As can be seen, living together is only one test to be applied.  It is true that, technically, Immigration can decline an application if that ground is not satisfied.  But for someone to decide that a husband and wife, whom they have never met, is not in a true partnership simply because they have not put enough time on the clock, is contrary to the structure of this policy.  It is detailed, and encourages INZ staff to take a nuanced approach to such assessments.

Also yesterday, Immigration released an Internal Administration Circular which opens the door for visa officers to consider a GVV for those who have not recorded much time living together.  It states that this could be granted for a “family visit”, and the mere fact that they might then go on to apply for a Partnership visa after arrival should not in itself invalidate the genuineness of the visit.

However, the IAC leaves broad discretion firmly in the hands of visa staff.  It also stresses that any applicant must prove that they have a bona fide intention – that is, that they have a genuine intent and lawful purpose in coming to NZ.  I, for one, am not convinced that this new guidance will result in real advantage for applicants, as they can still be declined for a perceived lack of bona fides, instead of using minimal time living together as the justification for denying a visa.

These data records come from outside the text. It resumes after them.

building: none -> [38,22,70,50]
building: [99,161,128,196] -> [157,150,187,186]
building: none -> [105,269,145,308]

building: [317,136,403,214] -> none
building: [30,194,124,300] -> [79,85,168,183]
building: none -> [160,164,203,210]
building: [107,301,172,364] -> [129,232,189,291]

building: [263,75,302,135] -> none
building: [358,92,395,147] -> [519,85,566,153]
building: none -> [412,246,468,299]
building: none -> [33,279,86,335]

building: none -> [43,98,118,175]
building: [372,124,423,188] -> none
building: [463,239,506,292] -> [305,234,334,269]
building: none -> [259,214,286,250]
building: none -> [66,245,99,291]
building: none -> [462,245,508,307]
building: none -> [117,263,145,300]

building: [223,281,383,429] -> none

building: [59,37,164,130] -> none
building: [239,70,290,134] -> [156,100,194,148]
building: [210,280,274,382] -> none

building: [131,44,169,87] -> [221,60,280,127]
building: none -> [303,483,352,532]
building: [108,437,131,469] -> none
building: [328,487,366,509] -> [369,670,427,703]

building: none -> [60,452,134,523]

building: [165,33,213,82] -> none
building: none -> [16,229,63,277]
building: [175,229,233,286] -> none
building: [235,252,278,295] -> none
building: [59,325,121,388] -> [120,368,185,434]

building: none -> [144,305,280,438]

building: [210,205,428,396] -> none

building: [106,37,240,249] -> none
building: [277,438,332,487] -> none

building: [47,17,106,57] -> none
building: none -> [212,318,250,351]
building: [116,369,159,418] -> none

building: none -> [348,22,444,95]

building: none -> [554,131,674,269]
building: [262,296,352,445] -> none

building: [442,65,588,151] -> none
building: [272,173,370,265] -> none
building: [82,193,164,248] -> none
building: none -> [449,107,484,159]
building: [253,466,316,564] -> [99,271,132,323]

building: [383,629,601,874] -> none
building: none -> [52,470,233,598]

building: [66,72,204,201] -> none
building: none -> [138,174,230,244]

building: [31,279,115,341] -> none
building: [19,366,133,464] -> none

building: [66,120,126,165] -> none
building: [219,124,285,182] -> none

The present political storm, and Immigration New Zealand’s attempt to smooth it over, might have been avoided.  To be fair, INZ has faced huge challenges of restructuring and high staff turnover, at the same time as a major upswing in demand for temporary visas in particular.  Staff training and experience (or lack of it) is a real issue.  But so are the lives of New Zealanders, their partners and their families, who have suffered distress and turmoil because of a mechanical application of the rules.